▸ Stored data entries

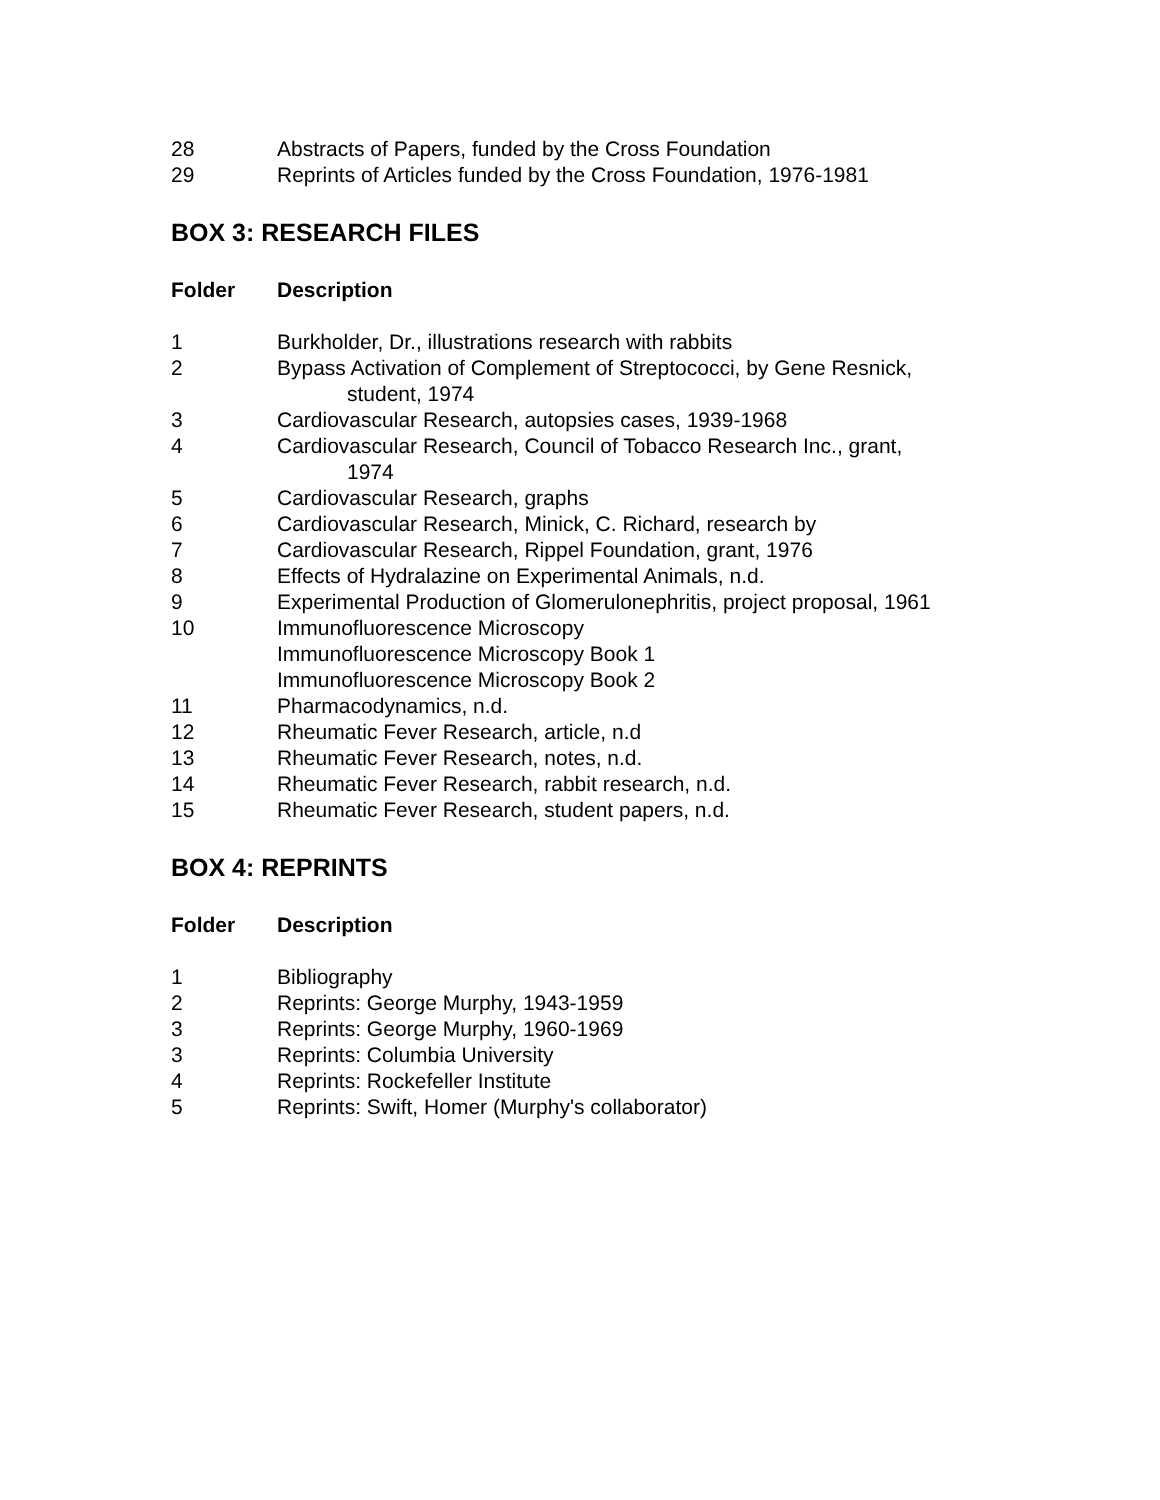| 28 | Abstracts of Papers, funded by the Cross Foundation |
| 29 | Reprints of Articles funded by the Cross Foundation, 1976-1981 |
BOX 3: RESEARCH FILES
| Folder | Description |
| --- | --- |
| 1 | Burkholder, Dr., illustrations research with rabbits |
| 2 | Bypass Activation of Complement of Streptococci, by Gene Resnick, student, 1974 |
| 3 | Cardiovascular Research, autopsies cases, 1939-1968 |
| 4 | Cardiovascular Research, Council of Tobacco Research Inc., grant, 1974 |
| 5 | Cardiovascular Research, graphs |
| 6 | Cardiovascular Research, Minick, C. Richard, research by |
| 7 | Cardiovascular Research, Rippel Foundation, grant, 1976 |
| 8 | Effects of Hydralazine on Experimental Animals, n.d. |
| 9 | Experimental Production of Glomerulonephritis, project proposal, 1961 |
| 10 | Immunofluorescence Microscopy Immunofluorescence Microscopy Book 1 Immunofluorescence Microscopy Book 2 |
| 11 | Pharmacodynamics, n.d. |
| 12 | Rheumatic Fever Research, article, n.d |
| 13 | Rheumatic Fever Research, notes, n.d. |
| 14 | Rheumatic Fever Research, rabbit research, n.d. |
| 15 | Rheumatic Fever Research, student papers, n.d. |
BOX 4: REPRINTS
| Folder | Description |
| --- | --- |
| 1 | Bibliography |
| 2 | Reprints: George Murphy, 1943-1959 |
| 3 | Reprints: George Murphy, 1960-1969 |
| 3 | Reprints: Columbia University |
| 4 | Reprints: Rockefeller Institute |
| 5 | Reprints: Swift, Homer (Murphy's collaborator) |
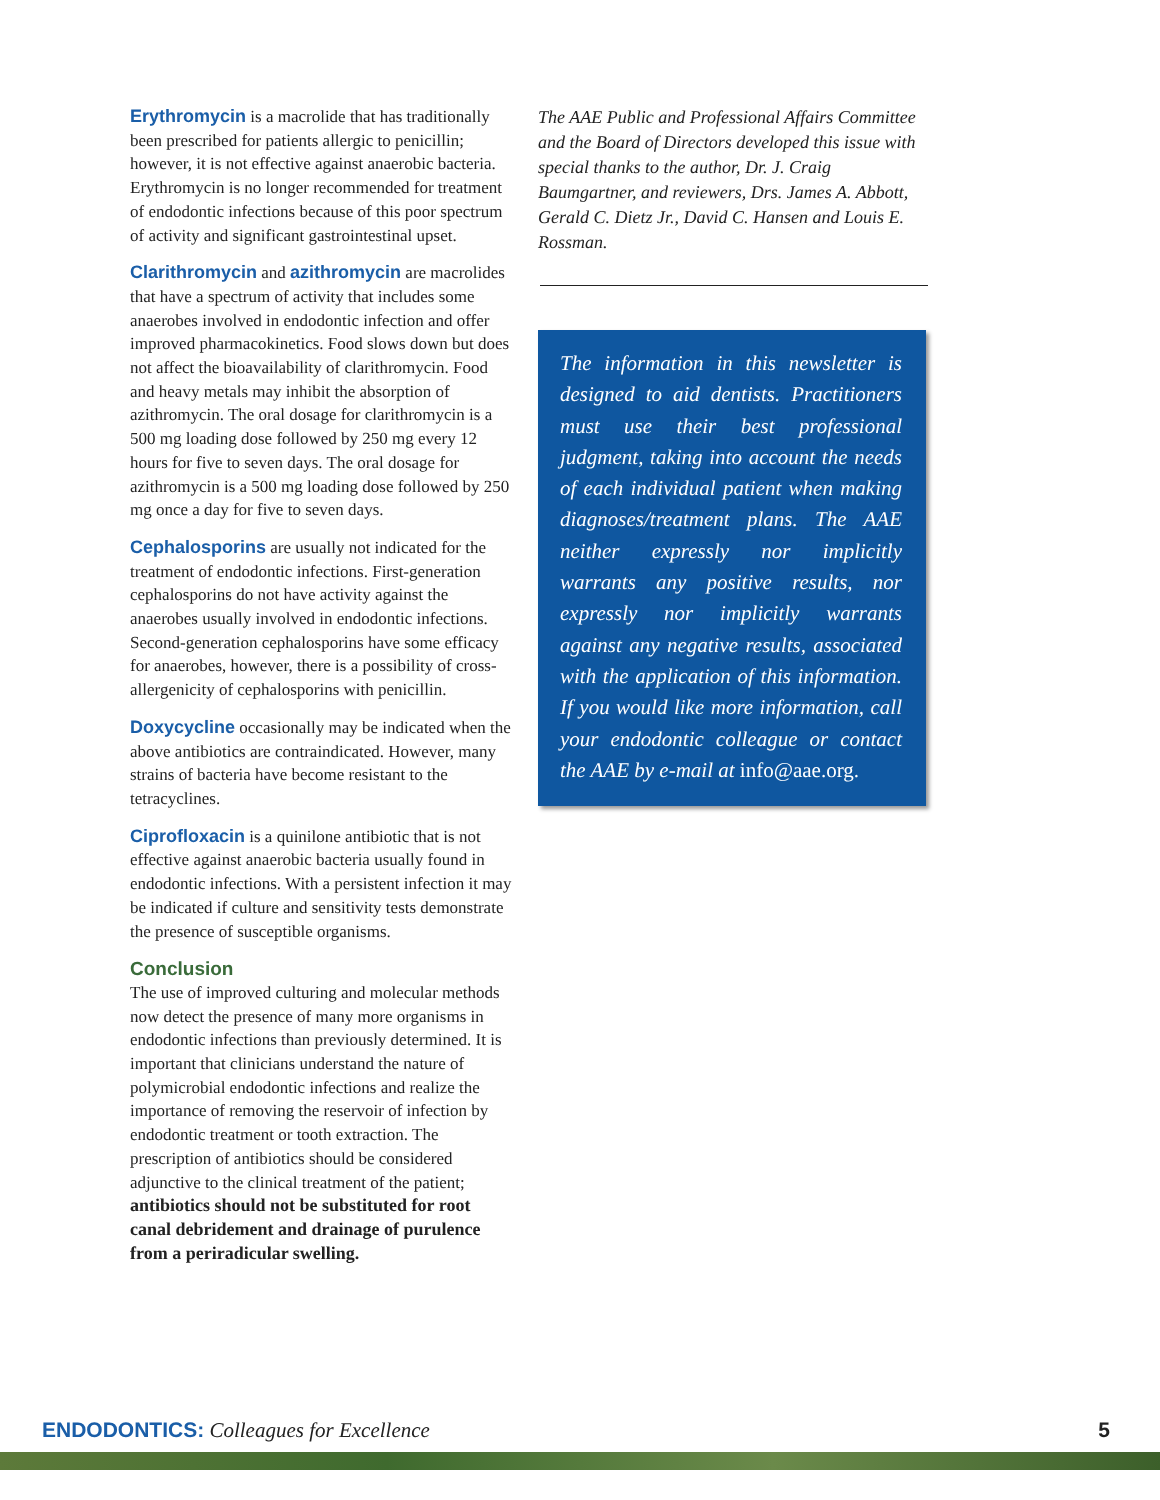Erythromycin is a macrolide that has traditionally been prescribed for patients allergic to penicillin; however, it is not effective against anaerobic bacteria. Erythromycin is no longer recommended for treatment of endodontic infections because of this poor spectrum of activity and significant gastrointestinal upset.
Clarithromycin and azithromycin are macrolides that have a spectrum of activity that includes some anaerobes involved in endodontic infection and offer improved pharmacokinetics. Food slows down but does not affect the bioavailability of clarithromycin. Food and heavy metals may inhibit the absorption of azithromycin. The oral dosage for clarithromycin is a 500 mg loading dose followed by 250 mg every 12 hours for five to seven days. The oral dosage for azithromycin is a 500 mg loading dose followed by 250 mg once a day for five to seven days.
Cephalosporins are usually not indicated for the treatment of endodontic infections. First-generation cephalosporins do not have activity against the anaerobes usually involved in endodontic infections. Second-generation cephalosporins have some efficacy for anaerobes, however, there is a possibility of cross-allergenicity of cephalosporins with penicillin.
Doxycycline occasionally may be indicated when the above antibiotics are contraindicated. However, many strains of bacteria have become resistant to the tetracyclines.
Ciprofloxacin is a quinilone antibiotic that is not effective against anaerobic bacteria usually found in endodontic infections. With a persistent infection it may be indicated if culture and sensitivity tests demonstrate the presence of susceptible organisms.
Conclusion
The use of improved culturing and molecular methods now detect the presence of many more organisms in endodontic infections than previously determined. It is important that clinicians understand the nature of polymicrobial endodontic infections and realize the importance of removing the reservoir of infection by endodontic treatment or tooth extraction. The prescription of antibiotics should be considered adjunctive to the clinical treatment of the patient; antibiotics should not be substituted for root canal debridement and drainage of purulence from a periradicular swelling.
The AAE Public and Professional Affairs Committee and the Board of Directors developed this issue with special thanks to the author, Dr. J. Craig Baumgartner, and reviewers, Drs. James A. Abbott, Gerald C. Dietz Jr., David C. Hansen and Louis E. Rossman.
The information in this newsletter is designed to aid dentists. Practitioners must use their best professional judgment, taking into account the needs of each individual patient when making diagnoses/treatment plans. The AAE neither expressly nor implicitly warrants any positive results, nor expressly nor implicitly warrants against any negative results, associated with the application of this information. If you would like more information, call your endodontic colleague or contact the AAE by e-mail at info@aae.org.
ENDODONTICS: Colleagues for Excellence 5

▸ What you need to do
Give the data again word for word, without images.

▸ Reply to the exercise
| 28 | Abstracts of Papers, funded by the Cross Foundation |
| 29 | Reprints of Articles funded by the Cross Foundation, 1976-1981 |
BOX 3: RESEARCH FILES
| Folder | Description |
| --- | --- |
| 1 | Burkholder, Dr., illustrations research with rabbits |
| 2 | Bypass Activation of Complement of Streptococci, by Gene Resnick, student, 1974 |
| 3 | Cardiovascular Research, autopsies cases, 1939-1968 |
| 4 | Cardiovascular Research, Council of Tobacco Research Inc., grant, 1974 |
| 5 | Cardiovascular Research, graphs |
| 6 | Cardiovascular Research, Minick, C. Richard, research by |
| 7 | Cardiovascular Research, Rippel Foundation, grant, 1976 |
| 8 | Effects of Hydralazine on Experimental Animals, n.d. |
| 9 | Experimental Production of Glomerulonephritis, project proposal, 1961 |
| 10 | Immunofluorescence Microscopy Immunofluorescence Microscopy Book 1 Immunofluorescence Microscopy Book 2 |
| 11 | Pharmacodynamics, n.d. |
| 12 | Rheumatic Fever Research, article, n.d |
| 13 | Rheumatic Fever Research, notes, n.d. |
| 14 | Rheumatic Fever Research, rabbit research, n.d. |
| 15 | Rheumatic Fever Research, student papers, n.d. |
BOX 4: REPRINTS
| Folder | Description |
| --- | --- |
| 1 | Bibliography |
| 2 | Reprints: George Murphy, 1943-1959 |
| 3 | Reprints: George Murphy, 1960-1969 |
| 3 | Reprints: Columbia University |
| 4 | Reprints: Rockefeller Institute |
| 5 | Reprints: Swift, Homer (Murphy's collaborator) |
Erythromycin is a macrolide that has traditionally been prescribed for patients allergic to penicillin; however, it is not effective against anaerobic bacteria. Erythromycin is no longer recommended for treatment of endodontic infections because of this poor spectrum of activity and significant gastrointestinal upset.
Clarithromycin and azithromycin are macrolides that have a spectrum of activity that includes some anaerobes involved in endodontic infection and offer improved pharmacokinetics. Food slows down but does not affect the bioavailability of clarithromycin. Food and heavy metals may inhibit the absorption of azithromycin. The oral dosage for clarithromycin is a 500 mg loading dose followed by 250 mg every 12 hours for five to seven days. The oral dosage for azithromycin is a 500 mg loading dose followed by 250 mg once a day for five to seven days.
Cephalosporins are usually not indicated for the treatment of endodontic infections. First-generation cephalosporins do not have activity against the anaerobes usually involved in endodontic infections. Second-generation cephalosporins have some efficacy for anaerobes, however, there is a possibility of cross-allergenicity of cephalosporins with penicillin.
Doxycycline occasionally may be indicated when the above antibiotics are contraindicated. However, many strains of bacteria have become resistant to the tetracyclines.
Ciprofloxacin is a quinilone antibiotic that is not effective against anaerobic bacteria usually found in endodontic infections. With a persistent infection it may be indicated if culture and sensitivity tests demonstrate the presence of susceptible organisms.
Conclusion
The use of improved culturing and molecular methods now detect the presence of many more organisms in endodontic infections than previously determined. It is important that clinicians understand the nature of polymicrobial endodontic infections and realize the importance of removing the reservoir of infection by endodontic treatment or tooth extraction. The prescription of antibiotics should be considered adjunctive to the clinical treatment of the patient; antibiotics should not be substituted for root canal debridement and drainage of purulence from a periradicular swelling.
The AAE Public and Professional Affairs Committee and the Board of Directors developed this issue with special thanks to the author, Dr. J. Craig Baumgartner, and reviewers, Drs. James A. Abbott, Gerald C. Dietz Jr., David C. Hansen and Louis E. Rossman.
The information in this newsletter is designed to aid dentists. Practitioners must use their best professional judgment, taking into account the needs of each individual patient when making diagnoses/treatment plans. The AAE neither expressly nor implicitly warrants any positive results, nor expressly nor implicitly warrants against any negative results, associated with the application of this information. If you would like more information, call your endodontic colleague or contact the AAE by e-mail at info@aae.org.
ENDODONTICS: Colleagues for Excellence 5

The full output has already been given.